The Szentágotai School carried the long legacy of Lenhossék, Hőgyes, and Bárány – and connected their seminal notions of neurons, and vestibulo-ocular reflex arcs to go beyond them. He turned the disadvantages of history to find a way to benefit from them. His School flourished in Hungary in part because so few could tunnel the Iron Curtain. Those who stayed did remarkably well – not one of them even became cabinet members of modern Hungary.
Szentagothai.J. as the Chairman of the Hungarian Academy of Science had to be cautious about linking parts of his school within and beyond the limit of borders; now he would probably lead a worldwide network of leading minds of Hungary.

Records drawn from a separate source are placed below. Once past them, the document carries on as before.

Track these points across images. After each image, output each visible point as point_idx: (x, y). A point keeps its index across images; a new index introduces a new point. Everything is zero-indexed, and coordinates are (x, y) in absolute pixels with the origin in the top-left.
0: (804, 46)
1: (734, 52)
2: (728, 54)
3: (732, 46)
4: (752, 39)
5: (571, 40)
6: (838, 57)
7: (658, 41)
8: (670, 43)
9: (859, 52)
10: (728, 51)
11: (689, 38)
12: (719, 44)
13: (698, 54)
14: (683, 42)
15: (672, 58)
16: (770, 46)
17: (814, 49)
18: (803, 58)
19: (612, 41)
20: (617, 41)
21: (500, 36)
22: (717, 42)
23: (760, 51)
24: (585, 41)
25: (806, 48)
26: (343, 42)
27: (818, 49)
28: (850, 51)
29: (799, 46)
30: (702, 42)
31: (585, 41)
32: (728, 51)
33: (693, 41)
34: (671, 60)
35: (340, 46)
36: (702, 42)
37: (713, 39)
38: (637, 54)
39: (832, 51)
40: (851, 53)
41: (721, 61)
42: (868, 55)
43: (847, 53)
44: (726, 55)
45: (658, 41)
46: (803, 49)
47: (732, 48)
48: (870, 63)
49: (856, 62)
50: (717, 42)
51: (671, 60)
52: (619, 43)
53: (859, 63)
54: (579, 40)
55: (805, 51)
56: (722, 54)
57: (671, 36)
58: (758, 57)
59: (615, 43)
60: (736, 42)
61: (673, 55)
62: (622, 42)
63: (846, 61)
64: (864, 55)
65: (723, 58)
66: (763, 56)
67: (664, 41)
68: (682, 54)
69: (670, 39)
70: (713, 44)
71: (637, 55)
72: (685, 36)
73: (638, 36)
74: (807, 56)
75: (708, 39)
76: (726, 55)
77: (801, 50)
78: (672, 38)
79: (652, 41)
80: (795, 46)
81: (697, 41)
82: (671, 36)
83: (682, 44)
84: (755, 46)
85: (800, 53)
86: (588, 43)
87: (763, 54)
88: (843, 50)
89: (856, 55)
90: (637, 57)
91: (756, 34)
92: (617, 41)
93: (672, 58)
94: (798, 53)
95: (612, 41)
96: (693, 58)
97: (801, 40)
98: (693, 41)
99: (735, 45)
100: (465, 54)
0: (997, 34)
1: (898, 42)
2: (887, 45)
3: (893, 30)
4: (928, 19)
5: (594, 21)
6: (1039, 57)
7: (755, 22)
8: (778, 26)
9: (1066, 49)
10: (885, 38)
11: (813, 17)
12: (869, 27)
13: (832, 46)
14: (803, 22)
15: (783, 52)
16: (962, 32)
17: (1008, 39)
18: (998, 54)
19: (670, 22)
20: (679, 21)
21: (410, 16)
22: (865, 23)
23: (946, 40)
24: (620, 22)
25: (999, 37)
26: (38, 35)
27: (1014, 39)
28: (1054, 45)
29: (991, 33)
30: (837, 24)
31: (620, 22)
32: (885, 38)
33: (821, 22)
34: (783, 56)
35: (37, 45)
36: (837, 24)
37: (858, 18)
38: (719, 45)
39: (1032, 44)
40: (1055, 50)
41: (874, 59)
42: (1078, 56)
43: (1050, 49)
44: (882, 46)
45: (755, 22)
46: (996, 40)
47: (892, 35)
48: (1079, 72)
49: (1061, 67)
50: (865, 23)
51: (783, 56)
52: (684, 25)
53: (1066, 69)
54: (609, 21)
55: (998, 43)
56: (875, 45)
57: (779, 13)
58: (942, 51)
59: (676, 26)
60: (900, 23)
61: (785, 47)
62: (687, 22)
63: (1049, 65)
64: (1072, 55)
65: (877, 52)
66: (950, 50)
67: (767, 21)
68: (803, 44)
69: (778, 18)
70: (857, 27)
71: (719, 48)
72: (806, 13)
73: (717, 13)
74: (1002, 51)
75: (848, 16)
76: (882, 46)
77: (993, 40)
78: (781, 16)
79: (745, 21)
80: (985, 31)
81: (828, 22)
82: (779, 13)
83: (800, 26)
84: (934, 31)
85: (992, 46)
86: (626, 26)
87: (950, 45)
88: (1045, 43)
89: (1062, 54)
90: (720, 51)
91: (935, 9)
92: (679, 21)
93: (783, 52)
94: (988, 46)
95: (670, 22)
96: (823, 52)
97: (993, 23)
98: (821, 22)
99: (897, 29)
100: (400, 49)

“As times move on, we too have to move along”. One wonders how his free spirit would induce with changed times some timely changes today. Globally, I am most curious at this juncture how Sz. J as a biologist would welcome genomics gone from biochemistry to informatics!
I came across Dr Jean Claude Perez a few years back, introduced by Dr Andras Pellionisz, who mastered mathematical Genomics. He taught me a few tricks in his research work on the Golden ratio and his associations with Nobel Winner Dr Luc Montagnier. Later I was introduced to Dr Sergey Petakhov who was a brilliant scientist not to mention his mathematical genomics was outstanding.
Finally, my friend Prof Rajan who I was associated for 25 years in Math and Computers has had many fruitful moments with me. He is a pillar of support for me. The game is on Fractal Genomics taking shape in the 21st century and Statistical diagnosis, probabilistic prognosis, and precision medicine take shape.